3年選択生の研究活動がエンリッチメント大賞2022『正田賞』を受賞
2022年10月31日
動物園と取り組んだ「ゴイサギのための採食エンリッチメント水槽」
3年選択生の野池真緒さんが課題研究として長野市城山動物園で取り組んできた「ゴイサギのための採食エンリッチメント水槽」が、エンリッチメント大賞2022において『正田賞』を受賞しました!

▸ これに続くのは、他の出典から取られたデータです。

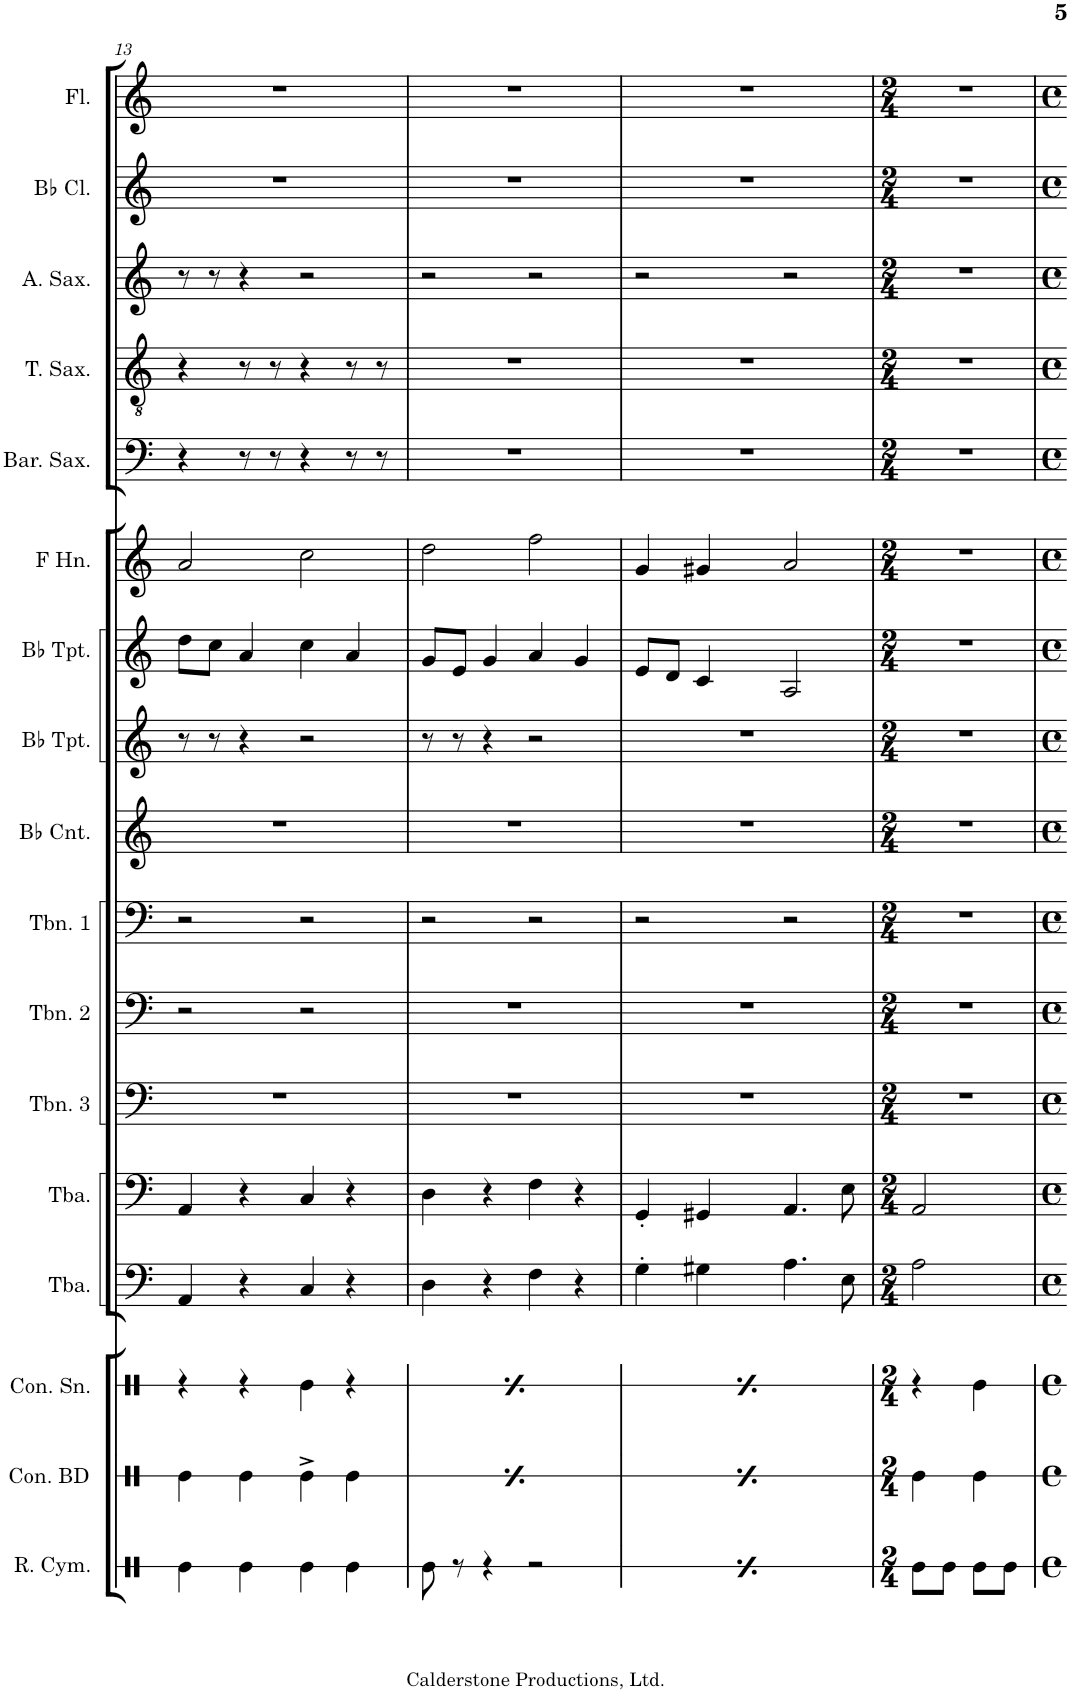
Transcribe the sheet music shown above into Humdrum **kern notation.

**kern	**kern	**kern	**kern	**kern	**kern	**kern	**kern	**kern	**kern	**kern	**kern	**kern	**kern	**kern	**kern	**kern
*part17	*part16	*part15	*part14	*part13	*part12	*part11	*part10	*part9	*part8	*part7	*part6	*part5	*part4	*part3	*part2	*part1
*staff17	*staff16	*staff15	*staff14	*staff13	*staff12	*staff11	*staff10	*staff9	*staff8	*staff7	*staff6	*staff5	*staff4	*staff3	*staff2	*staff1
*I"Ride Cymbal	*I"Concert Bass Drum	*I"Concert Snare Drum	*I"Tuba -2	*I"Tuba-1	*I"Trombone 3	*I"Trombone 2	*I"Trombone 1	*I"Bb Cornet	*I"Bb Trumpet	*I"Bb Trumpet	*I"Horn in F	*I"Baritone Saxophone	*I"Tenor Saxophone	*I"Alto Saxophone	*I"Bb Clarinet	*I"Flute
*I'R. Cym.	*I'Con. BD	*I'Con. Sn.	*I'Tba.	*I'Tba.	*I'Tbn. 3	*I'Tbn. 2	*I'Tbn. 1	*I'Bb Cnt.	*I'Bb Tpt.	*I'Bb Tpt.	*	*I'Bar. Sax.	*I'T. Sax.	*I'A. Sax.	*I'Bb Cl.	*I'Fl.
!!LO:PB:g=z
*clefX	*clefX	*clefX	*clefF4	*clefF4	*clefF4	*clefF4	*clefF4	*clefG2	*clefG2	*clefG2	*clefG2	*clefF4	*clefGv2	*clefG2	*clefG2	*clefG2
*	*	*	*	*	*	*	*	*ITrd1c2	*ITrd1c2	*ITrd1c2	*ITrd4c7	*ITrd12c21	*ITrd8c14	*ITrd5c9	*ITrd1c2	*ITrd4c7
*k[]	*k[]	*k[]	*k[]	*k[]	*k[]	*k[]	*k[]	*k[]	*k[]	*k[]	*k[]	*k[]	*k[]	*k[]	*k[]	*k[]
*M4/4	*M4/4	*M4/4	*M4/4	*M4/4	*M4/4	*M4/4	*M4/4	*M4/4	*M4/4	*M4/4	*M4/4	*M4/4	*M4/4	*M4/4	*M4/4	*M4/4
*met(c)	*met(c)	*met(c)	*met(c)	*met(c)	*met(c)	*met(c)	*met(c)	*met(c)	*met(c)	*met(c)	*met(c)	*met(c)	*met(c)	*met(c)	*met(c)	*met(c)
=13	=13	=13	=13	=13	=13	=13	=13	=13	=13	=13	=13	=13	=13	=13	=13	=13
4Re\	4Re\	4r	4AA/	4AA/	1r	2r	2r	1r	8r	8dd\L	2a/	4r	4r	8r	1r	1r
.	.	.	.	.	.	.	.	.	8r	8cc\J	.	.	.	8r	.	.
4Re\	4Re\	4r	4r	4r	.	.	.	.	4r	4a/	.	8r	8r	4r	.	.
.	.	.	.	.	.	.	.	.	.	.	.	8r	8r	.	.	.
4Re\	4Re^\	4Re\	4C/	4C/	.	2r	2r	.	2r	4cc\	2cc\	4r	4r	2r	.	.
4Re\	4Re\	4r	4r	4r	.	.	.	.	.	4a/	.	8r	8r	.	.	.
.	.	.	.	.	.	.	.	.	.	.	.	8r	8r	.	.	.
=14	=14	=14	=14	=14	=14	=14	=14	=14	=14	=14	=14	=14	=14	=14	=14	=14
8Re\	4Re\	4r	4D\	4D\	1r	1r	2r	1r	8r	8g/L	2dd\	1r	1r	2r	1r	1r
8r	.	.	.	.	.	.	.	.	8r	8e/J	.	.	.	.	.	.
4r	4Re\	4r	4r	4r	.	.	.	.	4r	4g/	.	.	.	.	.	.
2r	4Re^\	4Re\	4F\	4F\	.	.	2r	.	2r	4a/	2ff\	.	.	2r	.	.
.	4Re\	4r	4r	4r	.	.	.	.	.	4g/	.	.	.	.	.	.
=15	=15	=15	=15	=15	=15	=15	=15	=15	=15	=15	=15	=15	=15	=15	=15	=15
8Re\	4Re\	4r	4G'\	4GG'/	1r	1r	2r	1r	1r	8e/L	4g/	1r	1r	2r	1r	1r
8r	.	.	.	.	.	.	.	.	.	8d/J	.	.	.	.	.	.
4r	4Re\	4r	4G#X\	4GG#X/	.	.	.	.	.	4c/	4g#X/	.	.	.	.	.
2r	4Re^\	4Re\	4.A\	4.AA/	.	.	2r	.	.	2A/	2a/	.	.	2r	.	.
.	4Re\	4r	.	.	.	.	.	.	.	.	.	.	.	.	.	.
.	.	.	8E\	8E\	.	.	.	.	.	.	.	.	.	.	.	.
=16	=16	=16	=16	=16	=16	=16	=16	=16	=16	=16	=16	=16	=16	=16	=16	=16
*M2/4	*M2/4	*M2/4	*M2/4	*M2/4	*M2/4	*M2/4	*M2/4	*M2/4	*M2/4	*M2/4	*M2/4	*M2/4	*M2/4	*M2/4	*M2/4	*M2/4
8Re\L	4Re\	4r	2A\	2AA/	2r	2r	2r	2r	2r	2r	2r	2r	2r	2r	2r	2r
8Re\J	.	.	.	.	.	.	.	.	.	.	.	.	.	.	.	.
8Re\L	4Re\	4Re\	.	.	.	.	.	.	.	.	.	.	.	.	.	.
8Re\J	.	.	.	.	.	.	.	.	.	.	.	.	.	.	.	.
=	=	=	=	=	=	=	=	=	=	=	=	=	=	=	=	=
*-	*-	*-	*-	*-	*-	*-	*-	*-	*-	*-	*-	*-	*-	*-	*-	*-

エンリッチメント大賞は、市民ZOOネットワーク主催、公益社団法人 日本動物園水族館協会後援で行われているものです。
動物たちの野生本来の行動を引き出すことや、自然な繁殖や子育てを促進するなど、動物園や水族館の飼育動物の生活環境を豊かにする取り組みのことを、「環境エンリッチメント」と呼んでいますが、これらのエンリッチメントに取り組む動物園や水族館、あるいは飼育担当者を応援するために設けられたのが、市民ZOOネットワーク主催のエンリッチメント大賞です。
受賞した『正田賞』は、応募された取り組みの中から、特に市民へのインパクトが強いものや、市民との連携という点で優れていると評価されるものを対象に表彰する、今年度より新設された賞です。
野池さんの研究活動は、長野市城山動物園で飼育されているゴイサギを対象にして、より自然に近い採食行動を促すために、飼育場内に生き餌を入れた水槽を設置するという環境エンリッチメントを実践したものです。その結果、水辺を模して植物や自然木を入れた水槽で、生きた魚を採食する様子を確認でき、ゴイサギに本来備わっている行動を引き出すことに成功しました。
授賞理由については「高校生が自ら学び・成長する場として動物園が機能し、密接な関係づくりがなされ、エンリッチメントの普及や発展につながった事例として第1回目の正田賞にふさわしい取り組み」という講評をいただきました。
また、「活動は2年間にわたり、動物園側のサポートのもとで経過観察や試行錯誤を重ねて実行してきた。学んだことを学校内で発表し表彰されるなど、教師やまわりの生徒たちに大きな反響があったことや、企画したエンリッチメントの取り組みについて、動物園来園者に伝える掲示物も自作しており、この点も評価の対象になった。」と、熱意のある取り組みへ高い評価もありました。
(※応募時は「ゴイサギのための採食エンリッチメント水槽」という内容でのエントリーでしたが、審査委員会での協議の結果、個別の取り組みではなく、高校生と動物園との連携関係全体に授賞したとのこと。)
野池さんは、2年次から動物園における環境エンリッチメントを題材にして研究を続け、動物園に何度も訪問して実験や観察を繰り返し、その実施データを分析し検証するという、相当な時間をかけ、熱心に研究活動を行ってきました。正田賞という結果に結びついたこと、NGP係もとても嬉しく思っています。受賞、おめでとうございました!